The exposure should be immediately reported to the occupational health center.7 Postexposure prophylaxis should be started within hours. There is evidence from animal studies that if treatment is delayed more than 36 hours, it is not effective in aborting infection. Prophylaxis should be started before six to 12 hours have passed. Many agencies have developed a 24-hour needlestick hot line number to accommodate this urgent need.
Exposed healthcare workers are counseled to practice safer sex until HIV transmission has been ruled out, and to avoid breastfeeding and donation of blood or organs.
Psychological support should be made available to the nurse and his or her family, when necessary.
The nurse should be tested for HIV at baseline, six weeks, 12 weeks, and six months following the exposure and if signs or symptoms associated with acute seroconversion illness occur (i.e., fever, rash, mucocutaneous ulcers, myalgias, Bell’s palsy-like condition, and meningitis). The nurse should have already received hepatitis B vaccination. If not, he or she should receive hepatitis B immune globulin. The nurse should also be evaluated for hepatitis C.
The optimal duration of postexposure treatment with antiretrovirals is unknown, but the usual duration is four weeks, if tolerated.7 Given the complexity of the decisions made about the selection of medications, the consideration as to adverse effects, toxicity, and other clinical considerations such as the possibility of resistant HIV, every effort should be made to facilitate early decisions in consultation with an infectious disease physician expert in HIV management in the clinical and geographical area. However, the importance of this consultation should not delay the initiation of treatment.
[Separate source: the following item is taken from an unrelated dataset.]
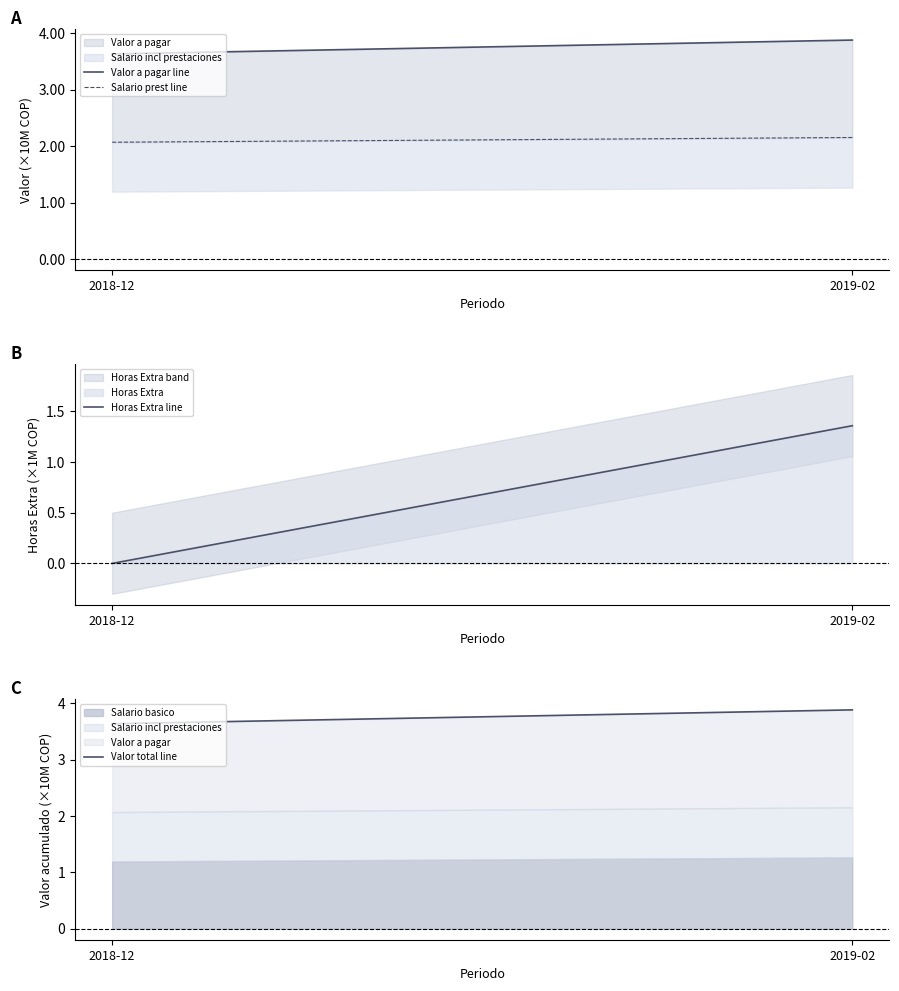

What is the sum of the Salario prest line values at 2018-12 and 2019-02?

4.2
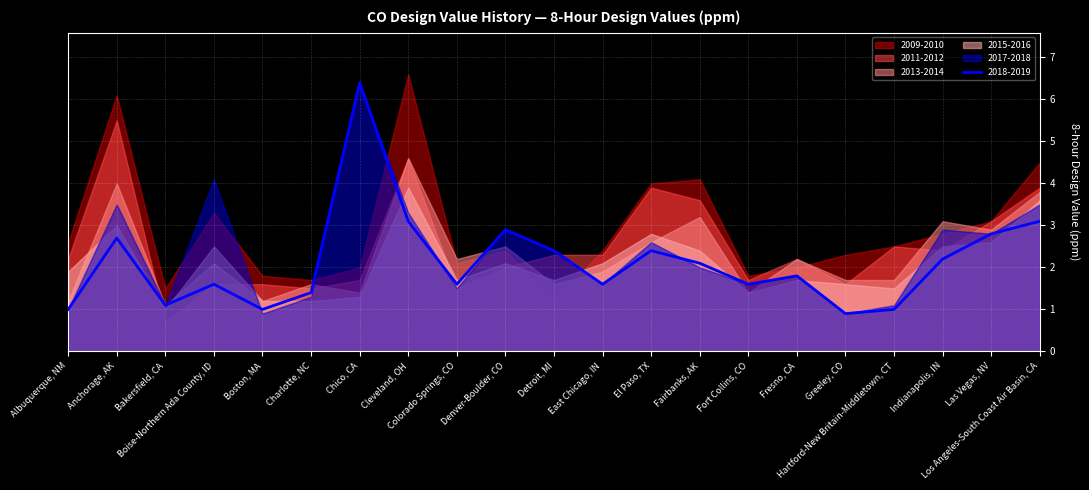

At how many categories does at least one series exceed 5?

3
Nurses who sustain the highest-risk HIV exposures should be recommended to receive combination antiretroviral therapy. This may involve taking up to four different medications if the source patient could be infected with resistant strains of HIV. Nurses with a lower risk (e.g., mucotaneous exposure) should be offered postexposure prophylaxis. In nurses whose exposure presents a negligible risk (e.g., a drop of blood on intact skin), postexposure prophylaxis is not justified because of the toxic nature of the combination antiviral agents used in postexposure prophylaxis.7 The nurse should be reevaluated 72 hours after exposure.
Toward a safer practice
Infection control practices include the adoption of safer, needleless medical equipment and working practices, use of hepatitis B vaccine, implementation of standard precautions, and immediate postexposure management, including combination antiretroviral therapy in cases of high-risk exposures. General commonsense approaches to avoid percutaneous injuries are always recommended. They include such things as bracing the patient before a needle stick (tell the patient beforehand), so the patient won’t jerk in response; being particularly observant of needlestick precautions during codes and other emergencies; and not interrupting a clinician performing a procedure using a needle or sharp instrument. Every component of infection control is important in forming an effective constellation of prevention against the transmission of bloodborne pathogens in healthcare settings.